__What to produce__:
In the entries below, substitute "greatest" for every occurrence of "largest" and reproduce all other text unchanged, omitting the pictures.

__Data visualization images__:
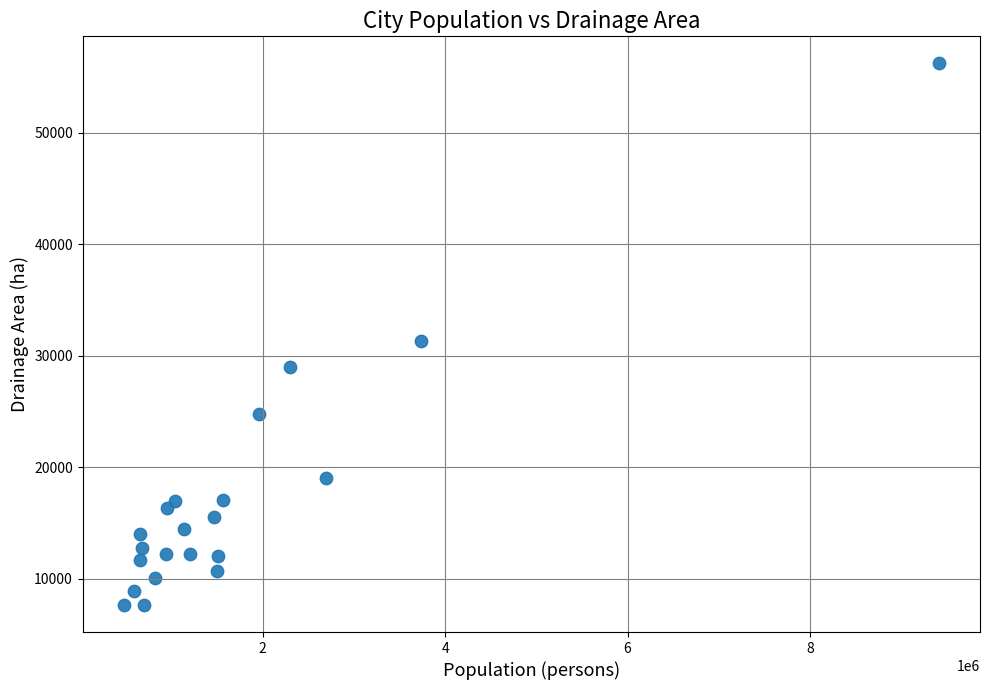

What is the range of X values (max minus min)?

8944263.0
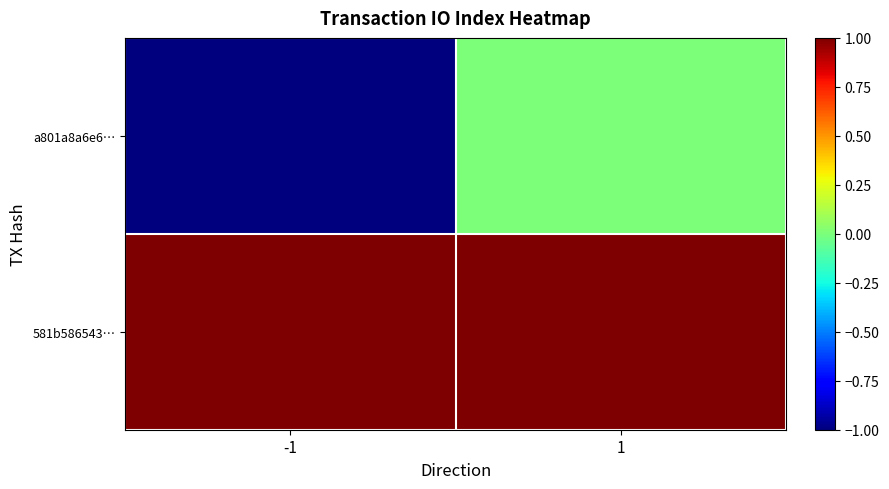

Which series has the largest total across all categories?

581b586543…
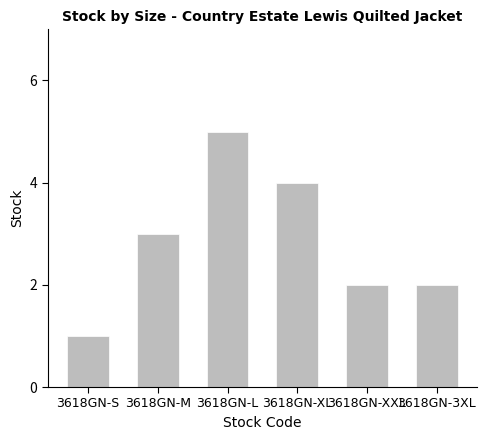

What is the difference between the maximum and minimum values?

4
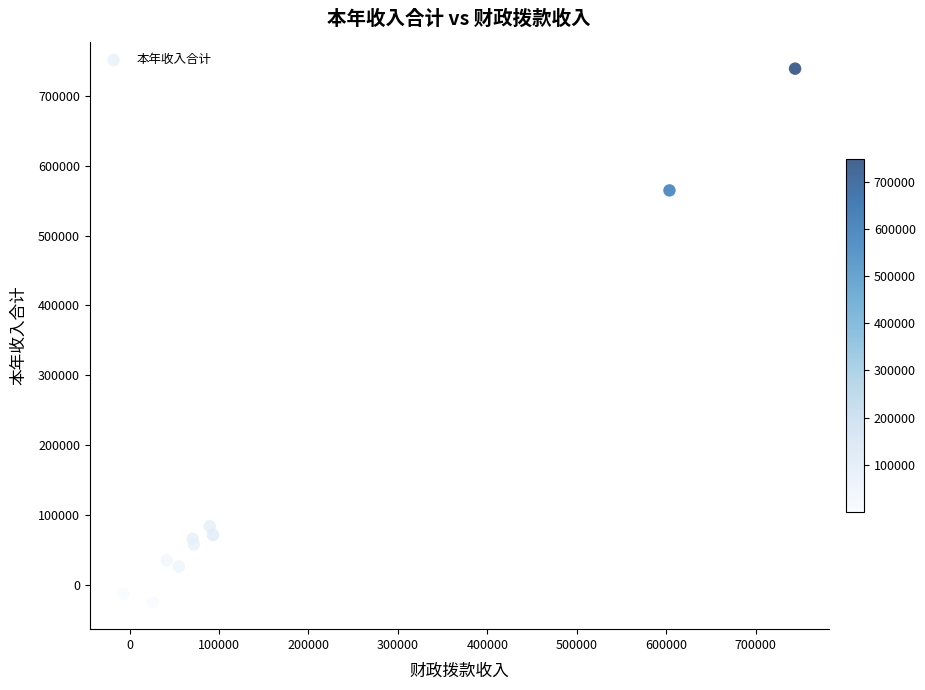

What Y value in the scatter plot is closest to 356747?

564740.4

__Exercise solution__:
What is the range of X values (max minus min)?

8944263.0

Which series has the greatest total across all categories?

581b586543…

What is the difference between the maximum and minimum values?

4

What Y value in the scatter plot is closest to 356747?

564740.4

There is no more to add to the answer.